Since $f$ is Riemann integrable, it is bounded, say $|f| \le M$. Now, given $\epsilon>0$ we can find a continuous $g$ such that $|g| \le M$ and

$$ \int_a^b |f-g| \, dx < \frac{\epsilon}{2M}$$

For example find a continuous $h$ which approximates $f$, i.e. $\int |f-h| \, dx < \epsilon/2M$ and set $$g(x) = \begin{cases} \min(M, h(x)) & h(x) \ge 0 \\\ \max(-M, h(x)) & h(x) < 0\end{cases}$$

Then, with this $g$, we have

$$\int_a^b |f-g|^2 \, dx \le \int_a^b |f-g|(|f|+|g|)\, dx \le 2M \int_a^b |f-g| \, dx < \epsilon$$

Note: Instead of using Riemann integrable in the usual sense here, I have used it in the sense of convergent improper integrals. If the discussion seems more complicated than is necessary, that is why.

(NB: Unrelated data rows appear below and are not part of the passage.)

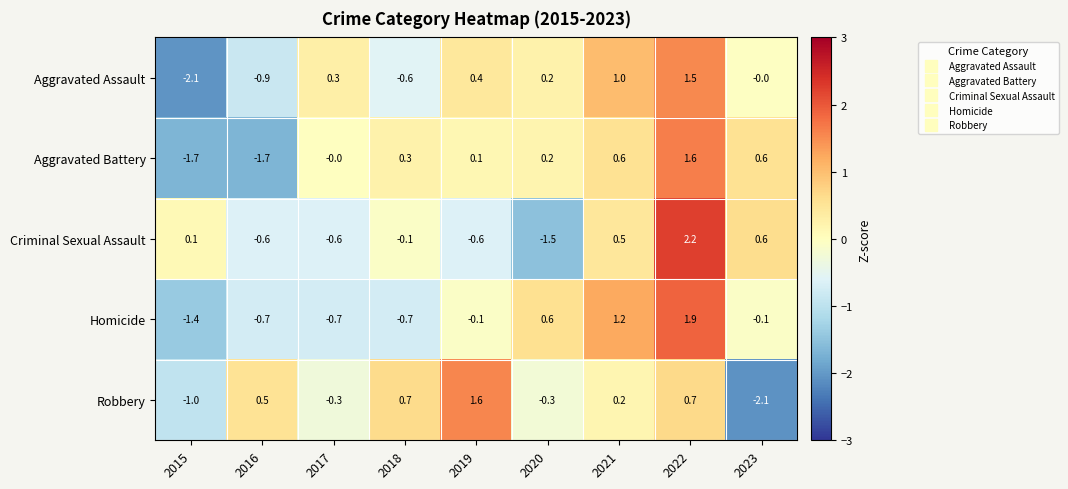

The Robbery series shows -0.5 at 2015. True or false?

False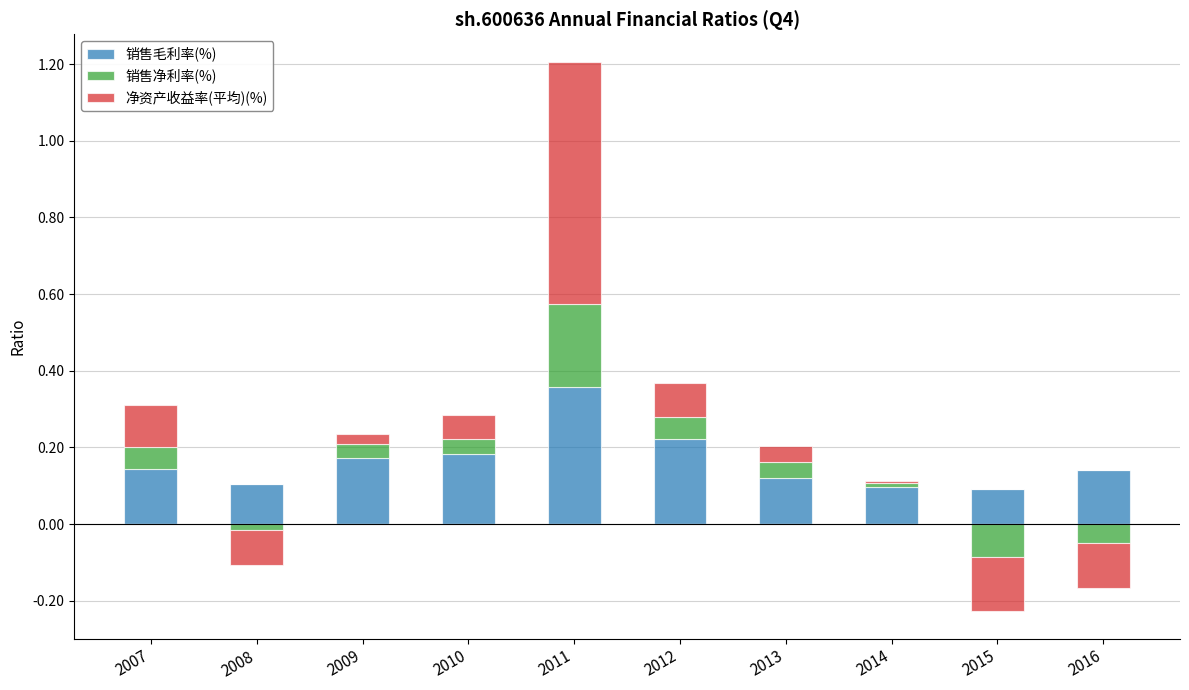

True or false: 净资产收益率(平均)(%) has a value of 0.0 at 2014.

True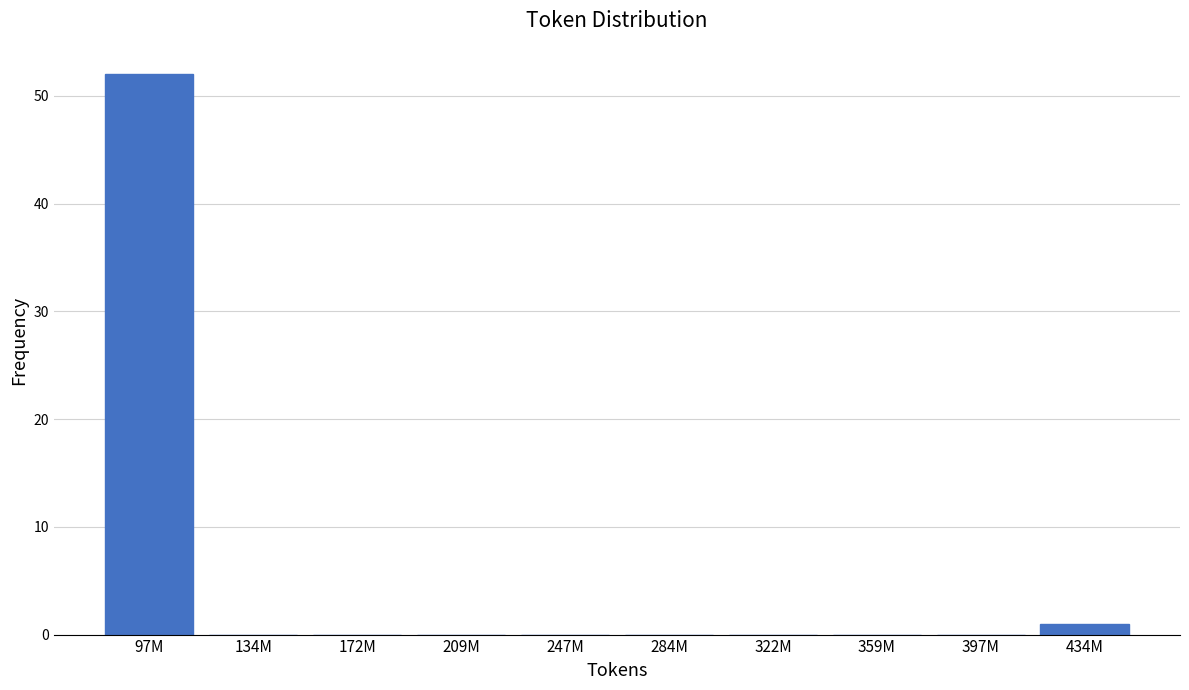

Reading left to right, list all the values displayed in this chart.

97M=52	134M=0	172M=0	209M=0	247M=0	284M=0	322M=0	359M=0	397M=0	434M=1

You need to add in the condition that $f^2(x)$ is Riemann integrable. To see why, consider the function $f(x)=x^{-3/4}$ if $x\in (0,1]$ and $f(0)=0$. This is Riemann integrable, but for any continuous function on $[0,1]$ $(f(x)-g(x))^2$ will NOT be integrable. So let us add this condition to our discussion.

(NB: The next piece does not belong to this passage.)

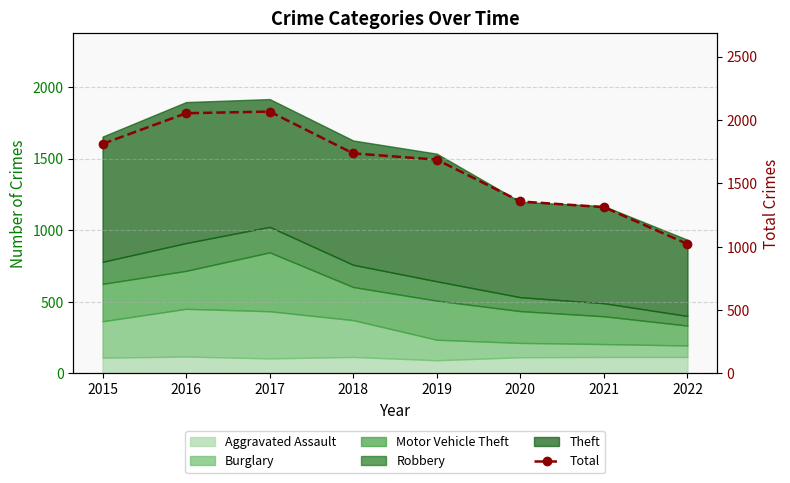

Where is the data nearest to the value 1543?

2019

If you replace "Riemann integral" replaced with "Lebesgue integral", this result is standard material in any course on measure theory. More generally, one can show that continuous functions are dense in $L^p([a,b])$, the collection of functions that are integrable when you take them to the $p$th power. In your particular case, the integral you are using is the (square of) the distance in $L^2([a,b])$ between $f$ and $h$. Because Riemann integrable functions are also Lebesgue integrable functions, the result follows.

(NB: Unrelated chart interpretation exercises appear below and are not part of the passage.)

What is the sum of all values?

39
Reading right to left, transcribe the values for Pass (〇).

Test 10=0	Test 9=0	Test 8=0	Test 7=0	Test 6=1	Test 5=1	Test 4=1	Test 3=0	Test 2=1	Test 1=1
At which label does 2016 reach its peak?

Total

I do not believe that you can prove the second result strictly from the first because, even if $\int_a^b |f(x)-g(x)|dx$ is small, there could be places where $|f(x)-g(x)|$ is very large, and so integrating the difference squared might be infinite. You can construct an example by using the fact that $\sum \frac{n^2}{n^4}<\infty$ but $\sum \frac{(n^2)^2}{n^4}$ diverges. Since good approximations without squaring are not necessarily good approximations with squaring, you need to actually be precise about how you are doing your approximating.

If you add the hypothesis that $f$ is bounded, the new result will follow from the old one, because you can bound $\int_a^b |f(x)-g(x)|^2dx<(\max |f-g|)\int_a^b |f(x)-g(x)|dx$

If you want to see how everything is done in the case of the Lebesgue integral, I recommend Rudin's "Real and Complex Analysis". (I would include a link to google books, but the book is not readable there).